We are able to judge the direction from which a sound is coming because we have two ears. When the sound is coming from the right, say, it arrives at our right ear a split second before it arrives at our left. It is also, thanks to the inverse-square law of acoustic waves, and to the fact that our ears point in opposite directions, louder in our right ear than our left. Our brains use these differences and other subtle cues to calculate the direction of the sound. Amazing, or what?

I finally got to perform my experiment on Monday evening. I was in the garden watering my tomatoes when I spotted a jet-fighter travelling down the valley towards me, low and fast. Its flightpath would take it about 100 metres in front of where I was standing. So I dropped the watering can and hurried to a location on the patio with a better view.

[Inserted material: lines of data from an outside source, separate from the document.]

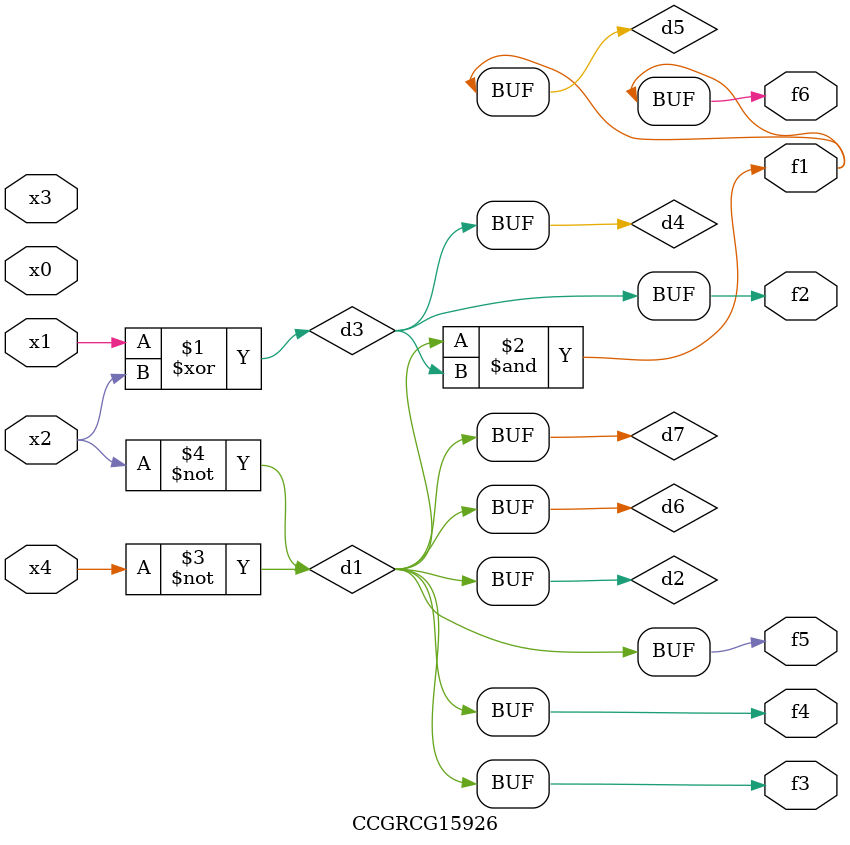
<source format=v>
module CCGRCG15926(
	input x0, x1, x2, x3, x4,
	output f1, f2, f3, f4, f5, f6
);

	wire d1, d2, d3, d4, d5, d6, d7;

	not (d1, x4);
	not (d2, x2);
	xor (d3, x1, x2);
	buf (d4, d3);
	and (d5, d1, d3);
	buf (d6, d1, d2);
	buf (d7, d2);
	assign f1 = d5;
	assign f2 = d4;
	assign f3 = d7;
	assign f4 = d7;
	assign f5 = d7;
	assign f6 = d5;
endmodule

</source>
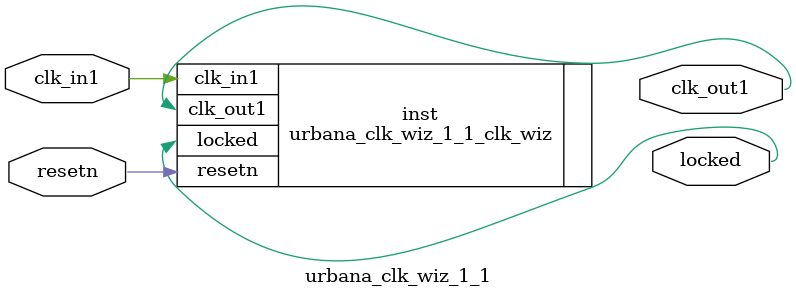
<source format=v>


`timescale 1ps/1ps

(* CORE_GENERATION_INFO = "urbana_clk_wiz_1_1,clk_wiz_v5_4_3_0,{component_name=urbana_clk_wiz_1_1,use_phase_alignment=true,use_min_o_jitter=false,use_max_i_jitter=false,use_dyn_phase_shift=false,use_inclk_switchover=false,use_dyn_reconfig=false,enable_axi=0,feedback_source=FDBK_AUTO,PRIMITIVE=MMCM,num_out_clk=1,clkin1_period=10.000,clkin2_period=10.000,use_power_down=false,use_reset=true,use_locked=true,use_inclk_stopped=false,feedback_type=SINGLE,CLOCK_MGR_TYPE=NA,manual_override=false}" *)

module urbana_clk_wiz_1_1 
 (
  // Clock out ports
  output        clk_out1,
  // Status and control signals
  input         resetn,
  output        locked,
 // Clock in ports
  input         clk_in1
 );

  urbana_clk_wiz_1_1_clk_wiz inst
  (
  // Clock out ports  
  .clk_out1(clk_out1),
  // Status and control signals               
  .resetn(resetn), 
  .locked(locked),
 // Clock in ports
  .clk_in1(clk_in1)
  );

endmodule

</source>
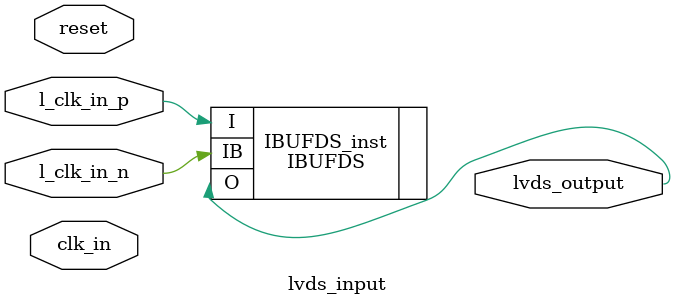
<source format=sv>
`timescale 1ns / 1ps


module lvds_input(
    input wire clk_in,        // Input clock signal
    input wire reset,         // Reset signal
    input wire l_clk_in_p,    // Positive LVDS clock output
    input wire l_clk_in_n,     // Negative LVDS clock output
    output wire lvds_output
    );
    
IBUFDS #(
   .DIFF_TERM("TRUE"),       // Differential Termination
   .IBUF_LOW_PWR("TRUE"),     // Low power="TRUE", Highest performance="FALSE"
   .IOSTANDARD("LVDS_25")     // Specify the output I/O standard  LVDS_25
) IBUFDS_inst (
   .O(lvds_output),  // Buffer output
   .I(l_clk_in_p),  // Diff_p buffer input (connect directly to top-level port)
   .IB(l_clk_in_n) // Diff_n buffer input (connect directly to top-level port)
);
    
    
endmodule

</source>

As the jet flew past, the sound appeared to be coming from a few plane-lengths behind the aircraft. Then I took out my other piece of vital experimental apparatus—my right index finger—and inserted it firmly into my right ear. As if by magic, the sound from the jet suddenly appeared to be coming directly from the aircraft. Unable to detect the direction of the sound with data from only one ear, my brain quite sensibly deduced that it must be coming from the plane.

For the remaining few seconds that the jet was in view, I repeatedly removed from and inserted into my ear my index finger, causing the direction of the sound to move repeatedly back and forth.

Give it a go some time. You don’t really need a jet-fighter; any noisy, fast-moving aircraft will do.